Stop Koodankulam and Start a National Debate on Energy Policy: Rajya Sabha MP demands

Ali Anwar, Member of Parliament

Shri Ali Anwar, member of Rajya Sabha from Janta Dal (United) made a special mention of the ongoing people’s movement in Koodankulam against the nuclear power project. He demanded an immediate moratorium on the reactor and an open national debate on energy future of India. He questioned the relevance of nuclear energy for India’s energy requirements. He also demanded that the imprisoned fisherfolk, women and innocent people of Koodankulam must be released immediately.

Here is his full statement:

Despite the Prime Minister’s pledge after Fukushima disaster that nuclear projects in India will be implemented only after consulting people, official committees in Koodankulam have refused to meet people’s representatives or share relevant information with them, including site safety and environmental impact assessment reports.

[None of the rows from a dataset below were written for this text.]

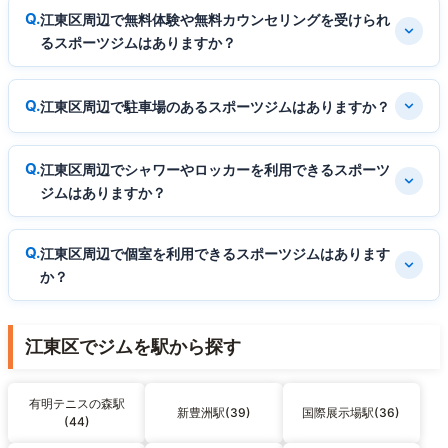
江東区周辺で無料体験や無料カウンセリングを受けられ
るスポーツジムはありますか？
江東区周辺で駐車場のあるスポーツジムはありますか？
江東区周辺でシャワーやロッカーを利用できるスポーツ
ジムはありますか？
江東区周辺で個室を利用できるスポーツジムはあります
か？
江東区でジムを駅から探す
有明テニスの森駅
新豊洲駅(39)
国際展示場駅(36)
(44)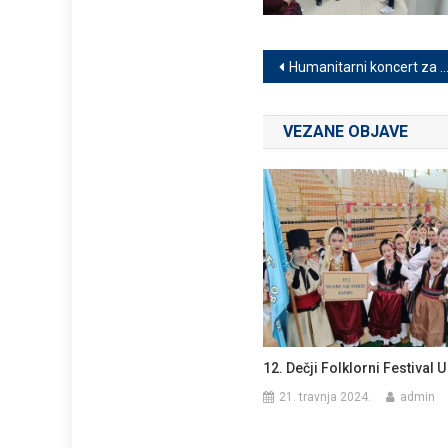
Navigacija
Humanitarni koncert za Miloša “Smotra dečjeg folklora, Bobota 2024.” 26. oktobar 2024.
objava
VEZANE OBJAVE
12. Dečji Folklorni Festival U
21. travnja 2024.
admin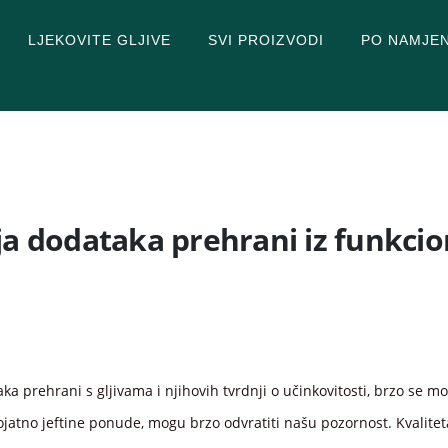
LJEKOVITE GLJIVE
SVI PROIZVODI
PO NAMJEN
ja dodataka prehrani iz funkcion
a prehrani s gljivama i njihovih tvrdnji o učinkovitosti, brzo se 
ojatno jeftine ponude, mogu brzo odvratiti našu pozornost. Kvalitet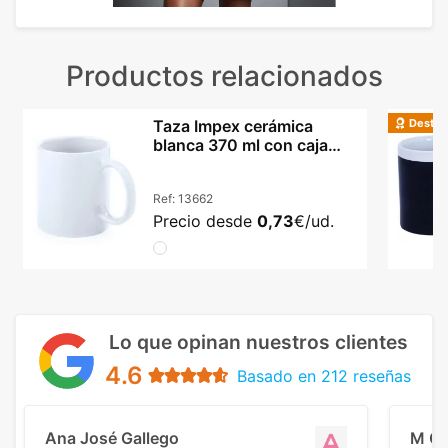
Productos relacionados
Destac
Taza Impex cerámica
blanca 370 ml con caja
incluida
Ref:
13662
Precio desde
0,73
€/ud.
Lo que opinan nuestros clientes
4.6
Basado en 212 reseñas
Ana José Gallego
M C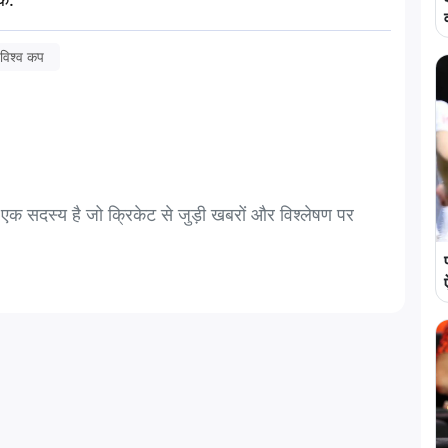
विश्व कप
सदस्य है जो क्रिकेट से जुड़ी खबरों और विश्लेषण पर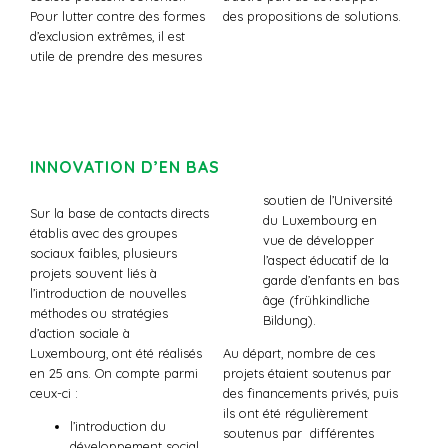
Pour lutter contre des formes
des propositions de solutions.
d’exclusion extrêmes, il est
utile de prendre des mesures
INNOVATION D’EN BAS
soutien de l’Université
Sur la base de contacts directs
du Luxembourg en
établis avec des groupes
vue de développer
sociaux faibles, plusieurs
l’aspect éducatif de la
projets souvent liés à
garde d’enfants en bas
l’introduction de nouvelles
âge (frühkindliche
méthodes ou stratégies
Bildung).
d’action sociale à
Luxembourg, ont été réalisés
Au départ, nombre de ces
en 25 ans. On compte parmi
projets étaient soutenus par
ceux-ci :
des financements privés, puis
ils ont été régulièrement
l’introduction du
soutenus par différentes
développement social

There have been wholesale arrests and gross violations of the fundamental rights of free expression, association and peaceful protest. Thousands of FIRs (according to one estimate, over 55,000) have been filed and hundreds of people (up to 6,980) have been charged with sedition.

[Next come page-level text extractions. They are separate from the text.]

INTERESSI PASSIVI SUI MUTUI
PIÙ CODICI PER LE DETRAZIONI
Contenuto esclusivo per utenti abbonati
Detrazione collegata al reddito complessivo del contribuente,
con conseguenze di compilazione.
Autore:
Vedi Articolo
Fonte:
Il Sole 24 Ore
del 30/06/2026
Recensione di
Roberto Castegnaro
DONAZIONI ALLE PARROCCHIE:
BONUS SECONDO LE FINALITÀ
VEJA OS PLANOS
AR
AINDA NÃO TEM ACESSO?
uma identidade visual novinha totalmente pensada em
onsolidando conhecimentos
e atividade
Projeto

The government, NPCIL and Department of Atomic Energy trivialise the inherent hazards of nuclear power, including cancer-causing radiation, potential for catastrophic accidents like Chernobyl and Fukushima, risks of leaks from high-level waste storage which persist for tens of thousands of years.

Koodankulam poses grave design- and site-specific hazards, including volcanic and seismic activity, poor emergency cooling systems, and absence of an independent freshwater supply source. NPCIL is in flagrant breach of the Atomic Energy Regulatory Board’s siting regulations, including a 1.5-kilometre zero-population zone, and the stipulation to conduct full-scale off-site emergency exercises within a 16-km radius before beginning live fuel-loading.

There has been no inclusive discussion of India’s energy policy with reference to safety, climate change, economic and environmental costs, and equitable access to electricity, which is denied to 40 percent of our people. An independent citizens’ commission, including non-government experts and people’s representatives, must assess India’s energy needs and the relevance of nuclear energy.